Work request:
When the word "solig" shows up in a line of the data below, copy that whole line.

Excerpted data:
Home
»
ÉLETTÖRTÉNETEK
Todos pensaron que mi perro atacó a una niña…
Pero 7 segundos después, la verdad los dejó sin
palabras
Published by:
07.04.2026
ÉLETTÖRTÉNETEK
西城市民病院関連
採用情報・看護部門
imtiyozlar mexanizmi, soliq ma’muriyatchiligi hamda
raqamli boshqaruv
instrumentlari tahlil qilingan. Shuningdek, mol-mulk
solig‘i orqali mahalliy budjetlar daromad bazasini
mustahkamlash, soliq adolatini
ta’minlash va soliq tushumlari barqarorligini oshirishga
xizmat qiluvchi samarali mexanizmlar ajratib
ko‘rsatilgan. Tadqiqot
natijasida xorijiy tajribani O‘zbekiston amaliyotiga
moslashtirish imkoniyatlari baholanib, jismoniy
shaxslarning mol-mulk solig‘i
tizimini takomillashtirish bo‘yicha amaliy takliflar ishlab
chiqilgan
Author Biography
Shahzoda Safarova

Solution for this task:
solig‘i orqali mahalliy budjetlar daromad bazasini
shaxslarning mol-mulk solig‘i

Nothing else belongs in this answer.